Any person who, on behalf of himself or another, issues, obtains or attempts to obtain medical assistance benefits by means of (i) knowingly and willfully making or causing to be made any false statement or false representation of material fact; (ii) knowingly and willfully concealing or causing to be concealed a material fact; or (iii) engaging in any other fraudulent scheme or device shall be liable for repayment of the cost of all benefits issued as a result of such fraud, plus interest on the amount of the benefits issued at the rate of 1.5 percent per month for the period from the date upon which payment was made for such benefits to the date on which repayment is made to the Commonwealth.
Such matters may be referred for criminal action to the attorney for the Commonwealth having jurisdiction over the case. The Attorney General may, independent of any referral to or decision of the attorney for the Commonwealth, petition the circuit court in the jurisdiction of the alleged offense to seek an order assessing civil penalties in the amount of the benefits issued, in addition to repayment and interest and any other penalties provided by law.
All civil penalties shall be deposited in the general fund of the state treasury upon receipt.

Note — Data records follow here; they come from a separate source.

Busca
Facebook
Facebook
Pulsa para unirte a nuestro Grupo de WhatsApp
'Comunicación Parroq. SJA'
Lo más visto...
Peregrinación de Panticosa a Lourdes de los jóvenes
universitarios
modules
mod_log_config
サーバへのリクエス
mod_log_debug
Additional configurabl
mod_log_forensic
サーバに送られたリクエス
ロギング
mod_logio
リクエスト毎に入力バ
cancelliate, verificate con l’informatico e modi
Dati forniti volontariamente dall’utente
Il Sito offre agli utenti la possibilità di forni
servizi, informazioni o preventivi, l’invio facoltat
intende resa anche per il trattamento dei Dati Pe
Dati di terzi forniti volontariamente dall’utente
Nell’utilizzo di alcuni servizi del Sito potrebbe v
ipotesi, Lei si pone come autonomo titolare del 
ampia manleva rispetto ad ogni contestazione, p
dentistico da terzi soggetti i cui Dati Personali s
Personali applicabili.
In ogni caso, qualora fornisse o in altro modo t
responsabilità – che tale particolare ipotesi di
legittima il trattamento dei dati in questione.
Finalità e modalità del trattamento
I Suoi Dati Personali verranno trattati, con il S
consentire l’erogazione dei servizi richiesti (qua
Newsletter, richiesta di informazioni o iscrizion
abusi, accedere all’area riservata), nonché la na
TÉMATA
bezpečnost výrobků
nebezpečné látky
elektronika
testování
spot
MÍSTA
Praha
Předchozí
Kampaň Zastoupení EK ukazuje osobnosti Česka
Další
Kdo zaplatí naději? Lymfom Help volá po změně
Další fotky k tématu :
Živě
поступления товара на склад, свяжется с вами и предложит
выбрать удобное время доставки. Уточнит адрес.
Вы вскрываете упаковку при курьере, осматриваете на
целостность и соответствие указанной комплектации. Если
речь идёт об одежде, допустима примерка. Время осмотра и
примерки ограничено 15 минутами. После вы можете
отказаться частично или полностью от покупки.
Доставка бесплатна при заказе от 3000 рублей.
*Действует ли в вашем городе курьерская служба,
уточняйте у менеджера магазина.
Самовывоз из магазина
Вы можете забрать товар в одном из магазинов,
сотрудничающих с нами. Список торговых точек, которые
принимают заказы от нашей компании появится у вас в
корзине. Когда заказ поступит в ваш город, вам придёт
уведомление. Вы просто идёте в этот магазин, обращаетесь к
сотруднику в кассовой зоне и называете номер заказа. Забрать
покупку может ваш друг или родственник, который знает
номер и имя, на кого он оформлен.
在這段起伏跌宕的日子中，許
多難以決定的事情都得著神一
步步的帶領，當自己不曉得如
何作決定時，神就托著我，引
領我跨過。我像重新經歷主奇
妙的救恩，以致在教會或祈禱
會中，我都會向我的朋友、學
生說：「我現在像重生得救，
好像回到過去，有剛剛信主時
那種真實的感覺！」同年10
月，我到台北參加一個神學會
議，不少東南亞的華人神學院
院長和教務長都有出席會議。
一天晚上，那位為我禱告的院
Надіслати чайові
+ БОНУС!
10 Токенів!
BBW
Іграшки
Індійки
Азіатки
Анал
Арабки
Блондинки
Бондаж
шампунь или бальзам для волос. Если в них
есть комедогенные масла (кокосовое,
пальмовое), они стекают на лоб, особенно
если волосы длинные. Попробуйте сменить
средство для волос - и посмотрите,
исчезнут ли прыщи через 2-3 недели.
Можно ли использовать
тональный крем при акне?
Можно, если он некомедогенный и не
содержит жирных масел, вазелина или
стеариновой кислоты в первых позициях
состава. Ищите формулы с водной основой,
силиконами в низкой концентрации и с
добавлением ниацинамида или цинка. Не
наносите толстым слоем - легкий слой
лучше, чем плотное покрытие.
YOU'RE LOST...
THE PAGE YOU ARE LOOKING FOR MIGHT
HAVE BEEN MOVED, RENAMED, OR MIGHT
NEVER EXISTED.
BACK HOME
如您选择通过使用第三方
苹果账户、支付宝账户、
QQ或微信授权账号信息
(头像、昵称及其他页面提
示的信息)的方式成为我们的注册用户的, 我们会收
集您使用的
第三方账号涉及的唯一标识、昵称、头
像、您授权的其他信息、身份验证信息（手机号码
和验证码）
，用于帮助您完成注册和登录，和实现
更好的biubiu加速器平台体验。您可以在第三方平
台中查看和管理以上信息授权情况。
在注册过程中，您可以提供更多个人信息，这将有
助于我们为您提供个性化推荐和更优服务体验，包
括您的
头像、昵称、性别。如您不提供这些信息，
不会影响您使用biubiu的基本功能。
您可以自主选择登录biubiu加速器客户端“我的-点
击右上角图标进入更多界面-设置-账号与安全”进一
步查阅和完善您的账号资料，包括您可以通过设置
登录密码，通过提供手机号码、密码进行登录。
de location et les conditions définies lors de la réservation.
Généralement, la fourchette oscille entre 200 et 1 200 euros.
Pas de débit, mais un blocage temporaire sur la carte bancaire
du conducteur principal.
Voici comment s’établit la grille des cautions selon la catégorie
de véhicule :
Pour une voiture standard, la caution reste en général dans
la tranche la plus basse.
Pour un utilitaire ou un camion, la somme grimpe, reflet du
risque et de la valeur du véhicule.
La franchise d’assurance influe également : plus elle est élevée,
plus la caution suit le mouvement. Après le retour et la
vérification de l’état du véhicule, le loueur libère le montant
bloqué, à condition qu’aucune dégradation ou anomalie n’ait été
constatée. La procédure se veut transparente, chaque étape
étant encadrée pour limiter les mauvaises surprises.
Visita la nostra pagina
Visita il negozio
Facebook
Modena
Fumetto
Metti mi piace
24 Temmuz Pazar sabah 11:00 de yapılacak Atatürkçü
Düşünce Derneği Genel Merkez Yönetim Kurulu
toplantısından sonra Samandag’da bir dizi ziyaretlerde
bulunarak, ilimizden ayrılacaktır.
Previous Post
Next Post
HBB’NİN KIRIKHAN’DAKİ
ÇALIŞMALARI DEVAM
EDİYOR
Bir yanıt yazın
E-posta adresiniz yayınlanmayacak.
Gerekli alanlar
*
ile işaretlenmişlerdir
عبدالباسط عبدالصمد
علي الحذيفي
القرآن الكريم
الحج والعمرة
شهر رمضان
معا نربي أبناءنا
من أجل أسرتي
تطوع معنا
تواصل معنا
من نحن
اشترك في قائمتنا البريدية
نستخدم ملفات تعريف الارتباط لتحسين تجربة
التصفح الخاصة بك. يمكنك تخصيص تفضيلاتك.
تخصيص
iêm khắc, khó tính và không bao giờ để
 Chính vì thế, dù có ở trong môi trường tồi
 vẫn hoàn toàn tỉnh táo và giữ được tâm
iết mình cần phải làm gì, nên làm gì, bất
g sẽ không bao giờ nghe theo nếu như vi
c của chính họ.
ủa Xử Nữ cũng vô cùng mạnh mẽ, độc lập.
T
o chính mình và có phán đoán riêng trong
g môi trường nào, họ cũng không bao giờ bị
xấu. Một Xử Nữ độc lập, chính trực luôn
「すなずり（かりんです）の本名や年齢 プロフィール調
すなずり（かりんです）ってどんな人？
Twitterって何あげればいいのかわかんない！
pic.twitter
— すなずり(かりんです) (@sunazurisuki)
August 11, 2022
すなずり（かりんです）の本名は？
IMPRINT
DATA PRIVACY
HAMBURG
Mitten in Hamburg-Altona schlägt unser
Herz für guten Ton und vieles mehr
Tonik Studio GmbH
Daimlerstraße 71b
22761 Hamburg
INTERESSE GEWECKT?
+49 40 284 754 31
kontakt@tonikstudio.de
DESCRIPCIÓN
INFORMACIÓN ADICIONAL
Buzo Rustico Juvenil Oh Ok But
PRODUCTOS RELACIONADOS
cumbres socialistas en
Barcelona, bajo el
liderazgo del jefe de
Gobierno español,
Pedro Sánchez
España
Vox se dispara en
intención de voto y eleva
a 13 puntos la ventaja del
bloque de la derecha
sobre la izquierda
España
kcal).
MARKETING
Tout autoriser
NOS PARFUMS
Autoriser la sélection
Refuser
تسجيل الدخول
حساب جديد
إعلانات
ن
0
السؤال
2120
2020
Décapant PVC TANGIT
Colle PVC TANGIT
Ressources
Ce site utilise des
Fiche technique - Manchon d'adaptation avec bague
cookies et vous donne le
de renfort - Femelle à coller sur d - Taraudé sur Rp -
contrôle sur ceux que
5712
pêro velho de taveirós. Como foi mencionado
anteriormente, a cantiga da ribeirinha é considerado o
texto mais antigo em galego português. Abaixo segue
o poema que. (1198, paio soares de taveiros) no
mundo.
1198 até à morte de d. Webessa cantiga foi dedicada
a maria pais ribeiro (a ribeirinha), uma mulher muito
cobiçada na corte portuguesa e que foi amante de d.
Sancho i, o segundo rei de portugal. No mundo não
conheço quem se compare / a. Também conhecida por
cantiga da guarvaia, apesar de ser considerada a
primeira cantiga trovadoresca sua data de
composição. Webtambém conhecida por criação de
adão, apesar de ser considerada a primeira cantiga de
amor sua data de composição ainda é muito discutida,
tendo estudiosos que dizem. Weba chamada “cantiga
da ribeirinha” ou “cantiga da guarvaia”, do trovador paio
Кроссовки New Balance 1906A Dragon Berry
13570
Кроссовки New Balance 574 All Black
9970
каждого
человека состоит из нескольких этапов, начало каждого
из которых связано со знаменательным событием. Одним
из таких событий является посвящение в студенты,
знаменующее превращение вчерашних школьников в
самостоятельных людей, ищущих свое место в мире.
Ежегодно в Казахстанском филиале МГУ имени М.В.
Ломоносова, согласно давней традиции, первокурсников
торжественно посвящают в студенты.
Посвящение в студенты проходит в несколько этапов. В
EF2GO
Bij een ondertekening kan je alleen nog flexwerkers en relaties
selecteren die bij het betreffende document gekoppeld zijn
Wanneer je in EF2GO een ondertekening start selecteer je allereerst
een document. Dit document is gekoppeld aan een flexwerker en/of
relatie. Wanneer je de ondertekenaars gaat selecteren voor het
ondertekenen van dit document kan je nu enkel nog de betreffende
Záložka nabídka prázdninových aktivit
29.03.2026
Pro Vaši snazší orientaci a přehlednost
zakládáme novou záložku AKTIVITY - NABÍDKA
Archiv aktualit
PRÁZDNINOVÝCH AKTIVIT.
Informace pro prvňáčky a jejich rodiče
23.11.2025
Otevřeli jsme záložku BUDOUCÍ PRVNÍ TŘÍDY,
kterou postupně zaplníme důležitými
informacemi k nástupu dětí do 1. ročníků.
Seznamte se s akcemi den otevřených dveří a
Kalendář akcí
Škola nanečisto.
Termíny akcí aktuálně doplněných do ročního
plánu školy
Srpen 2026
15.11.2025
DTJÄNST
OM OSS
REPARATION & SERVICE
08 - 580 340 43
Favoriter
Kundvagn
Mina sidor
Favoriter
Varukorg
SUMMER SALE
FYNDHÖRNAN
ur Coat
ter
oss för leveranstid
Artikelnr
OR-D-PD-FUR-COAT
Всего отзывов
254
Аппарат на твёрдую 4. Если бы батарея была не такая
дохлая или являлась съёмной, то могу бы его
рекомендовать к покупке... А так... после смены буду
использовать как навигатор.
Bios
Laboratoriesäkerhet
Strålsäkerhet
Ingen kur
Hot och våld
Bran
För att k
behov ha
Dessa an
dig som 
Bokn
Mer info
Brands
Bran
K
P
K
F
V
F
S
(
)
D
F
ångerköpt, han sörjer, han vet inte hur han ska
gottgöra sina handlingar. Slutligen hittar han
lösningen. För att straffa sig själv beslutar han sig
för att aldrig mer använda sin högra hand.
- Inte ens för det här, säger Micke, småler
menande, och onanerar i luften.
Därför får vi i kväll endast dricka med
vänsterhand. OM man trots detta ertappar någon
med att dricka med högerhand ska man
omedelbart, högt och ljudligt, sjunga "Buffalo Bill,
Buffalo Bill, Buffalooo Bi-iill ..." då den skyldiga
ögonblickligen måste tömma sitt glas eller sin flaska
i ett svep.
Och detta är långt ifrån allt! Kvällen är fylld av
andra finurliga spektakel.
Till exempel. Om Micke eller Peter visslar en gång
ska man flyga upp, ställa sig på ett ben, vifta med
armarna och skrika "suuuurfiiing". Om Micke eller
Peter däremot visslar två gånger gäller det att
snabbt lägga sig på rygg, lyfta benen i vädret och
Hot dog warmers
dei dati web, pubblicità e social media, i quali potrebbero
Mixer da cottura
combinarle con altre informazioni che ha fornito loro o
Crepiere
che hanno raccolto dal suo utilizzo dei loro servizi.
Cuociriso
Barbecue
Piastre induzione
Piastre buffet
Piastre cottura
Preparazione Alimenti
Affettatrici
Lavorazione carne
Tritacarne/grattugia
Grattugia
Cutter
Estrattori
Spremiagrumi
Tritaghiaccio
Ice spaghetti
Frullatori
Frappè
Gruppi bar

A. Any person who engages in the following activities, on behalf of himself or another, shall be guilty of larceny and, in addition to the penalties provided in §§ 18.2-95 and 18.2-96 as applicable, may be fined an amount not to exceed $10,000:
1. Knowingly and willfully making or causing to be made any false statement or misrepresentation of a material fact in an application for eligibility, benefits or payments under medical assistance;
2. Knowingly and willfully falsifying, concealing or covering up by any trick, scheme, or device a material fact or causing a material fact to be falsified, concealed, or covered up in such a manner, in connection with an application for eligibility, benefits or payments;
3. Knowingly and willfully concealing or failing to disclose any event affecting the initial or continued right of any individual to any benefits or payment or causing such concealment or failure to disclose such an event with an intent to secure fraudulently such benefits or payment in a greater amount or quantity than is authorized or when no such benefit or payment is authorized;
4. Knowingly and willfully converting or causing to be converted any benefits or payment received pursuant to an application for another person and receipt of benefits or payment on behalf of such other person to use other than for the health and welfare of the other person; or
5. Knowingly and willfully failing to notify or causing another to fail to notify the local department of social services, through whom medical assistance benefits were obtained, of changes in the circumstances of any recipient or applicant which could result in the reduction or termination of medical assistance services.
B. It shall be the duty of the Director of Medical Assistance Services or his designee to enforce the provisions of this section. A warrant or summons may be issued for violations of which the Director or his designee has knowledge. Trial for violation of this section shall be held in the county or city in which the application for medical assistance was made or obtained.
Repealed by Acts 2015, c. 709, cl. 2.